Two spectrums $S_1$ and $S_2$ are consistent if one is a subset of the other. For example, the empty spectrum is consistent will all other spectra:

$S_1 = Spectrum(P = \epsilon) = \emptyset$ is a subset of all possible spectra.

And importantly, any sub-peptide of $P$ has a consistent spectrum with $Spectrum(P)$

$P_1 = Substring(P_2) \implies IsConsistent(Spectrum(P_1), Spectrum(P_2))$

When growing a peptide sequence $P$ of length $L \to L + 1$ using amino acid $A$, we will add $A$ to each mass in the spectrum.

Note that the consistency need only be for the linear spectrum.

Algorithm

Consistency properties allow reverse-engineering candidate amino acid sequences for specturm $S$, by:

Initializing candidate sequences with a single candidate, $P_0 = \epsilon$ (empty string),
Extending every candidate sequence with every possible amino acid, followed by
Prune every candidate whose spectrum is not consistent with $S$
Continue steps 2 and 3 until either (a) one or more candidate $P$ has $Spectrum(P) = S$, or (b) all candidates are pruned.

Beam Search

Of course, the algorithm above assumes no errors. In practice, the spectrum will not match the ideal. Therefore, user can modify step (3), from requiring strict consistency, to keeping the most promising candidates.

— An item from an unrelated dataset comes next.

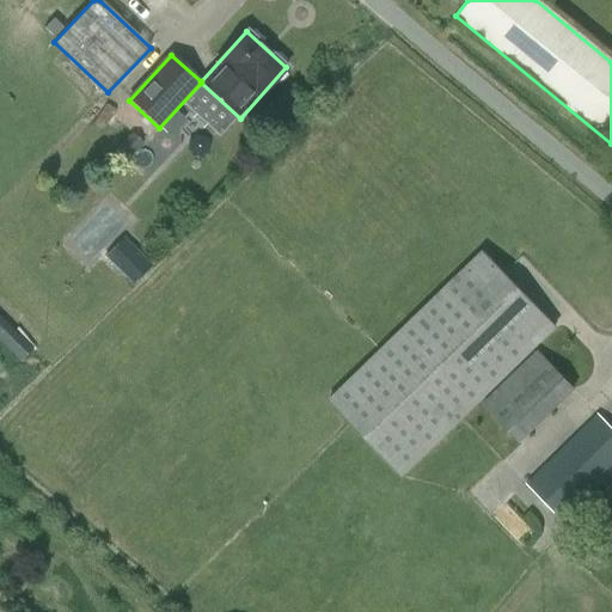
[(136,285),(157,264),(128,237),(109,257),(136,285)]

The score of a candidate is determined by how many masses in the generated spectrum are present in the target spectrum.

Missing Masses: Spectral Convolution

To find missing masses, find the modal positive differences between elements of the spectrum. The common elements are likely to be individual amino acids (or other sub-components) of the molecule.

The masses with the top-k count, in the range of 57..200, can correlate with the amino acids present in the sequence.

Statistical Significance

It can be helpful to compare any matches discovered, against a randomly generated baseline.